Mulher de 60 anos, portadora da doença de Von Willebrand tipo I e em tratamento clínico para a doença desde a infância, deu entrada em nosso serviço no dia 14 de janeiro de 2005 com história de dispneia aos esforços habituais nos dois meses antecedentes. A paciente estava em uso de digoxina, 0,25 mg/dia, e furosemida 40 mg/dia. 
FONTE: Ally Nader Roquetti Saroute, Carlos Manuel de Almeida Brandão, Marco Antônio Vieira Guedes, Cyrillo Cavalheiro
Filho, Pablo Maria Alberto Pomerantzeff. Paciente Portadora de Doença de Von Willebrand Submetida a Cirurgia da Valva Mitral: uma Estratégia para o Controle da Coagulopatia. Patient with Von Willebrand Disease Undergoing Mitral Valve Repair: A Strategy for the Control of the Coagulopathy. Instituto do Coração do Hospital das Clínicas – FMUSP - São Paulo, SP. Disponível em: https://www.scielo.br/j/abc/a/sfdgg8WntyDkswDkWd7hMND/?format=pdf&lang=pt. Acesso em: 29 set. 2021. 
Diante do quadro exposto a respeito da paciente, disserte sobre a doença de Von Willebrand.
Resposta esperada
A doença de Von Willebrand é uma condição hereditária ou adquirida que afeta a capacidade do sangue de coagular normalmente. A VWD é o distúrbio hemorrágico hereditário comum. De modo geral, a doença é autossômica dominante com expressão variável, dependendo do tipo de mutação e dos efeitos genéticos epistáticos. Em geral, há sangramentos de mucosa, perda sanguínea excessiva depois de cortes e escoriações superficiais, e hemorragias pós-traumáticas e pós-operatórias.

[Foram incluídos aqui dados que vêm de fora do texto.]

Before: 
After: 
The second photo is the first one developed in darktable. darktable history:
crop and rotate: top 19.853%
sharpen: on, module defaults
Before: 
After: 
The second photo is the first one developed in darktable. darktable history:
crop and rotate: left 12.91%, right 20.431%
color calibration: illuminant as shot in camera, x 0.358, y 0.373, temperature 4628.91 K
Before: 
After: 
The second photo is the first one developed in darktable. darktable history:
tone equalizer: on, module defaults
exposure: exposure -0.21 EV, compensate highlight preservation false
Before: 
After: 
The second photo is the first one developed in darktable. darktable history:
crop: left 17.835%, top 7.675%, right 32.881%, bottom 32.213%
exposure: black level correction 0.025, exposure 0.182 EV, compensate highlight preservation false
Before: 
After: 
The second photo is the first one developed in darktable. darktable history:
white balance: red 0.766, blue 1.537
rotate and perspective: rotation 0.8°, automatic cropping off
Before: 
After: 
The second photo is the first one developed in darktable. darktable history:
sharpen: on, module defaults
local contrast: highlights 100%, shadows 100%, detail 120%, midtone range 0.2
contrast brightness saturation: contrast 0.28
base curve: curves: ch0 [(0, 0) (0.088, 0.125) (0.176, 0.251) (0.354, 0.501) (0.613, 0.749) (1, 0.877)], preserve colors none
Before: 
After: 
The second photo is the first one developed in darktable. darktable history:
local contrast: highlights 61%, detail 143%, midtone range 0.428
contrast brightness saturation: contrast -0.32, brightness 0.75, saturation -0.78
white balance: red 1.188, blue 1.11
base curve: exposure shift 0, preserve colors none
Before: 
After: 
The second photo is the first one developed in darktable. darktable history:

Ela ocorre devido a uma deficiência ou disfunção do fator de coagulação conhecido como "fator de Von Willebrand," que desempenha um papel crucial na adesão das plaquetas e na estabilidade do fator VIII de coagulação no sangue. No caso da paciente de 60 anos mencionada, que tem a doença de Von Willebrand tipo I e está em tratamento desde a infância, isso sugere que ela possui uma forma mais leve da doença, caracterizada por uma redução na quantidade funcional do fator de Von Willebrand. Os principais sintomas dessa condição podem incluir sangramentos excessivos, principalmente após traumas ou cirurgias, além de sangramento nas gengivas, nariz e menstruações prolongadas nas mulheres. No contexto do artigo citado, a paciente precisou passar por uma cirurgia de valva mitral. Nesses casos, o manejo da coagulação é fundamental, uma vez que a cirurgia pode aumentar o risco de sangramento. O uso de medicamentos como digoxina e furosemida pode ter sido necessário para tratar problemas cardíacos associados à doença de Von Willebrand. O tratamento da doença de Von Willebrand geralmente envolve a reposição do fator de Von Willebrand por meio de medicamentos, como o concentrado de fator de Von Willebrand, para controlar os episódios de sangramento. A abordagem terapêutica varia de acordo com a gravidade da doença e as necessidades individuais do paciente. É importante destacar que a doença de Von Willebrand é uma condição crônica que requer acompanhamento médico regular e um plano de tratamento personalizado para garantir a qualidade de vida e minimizar os riscos de sangramento excessivo.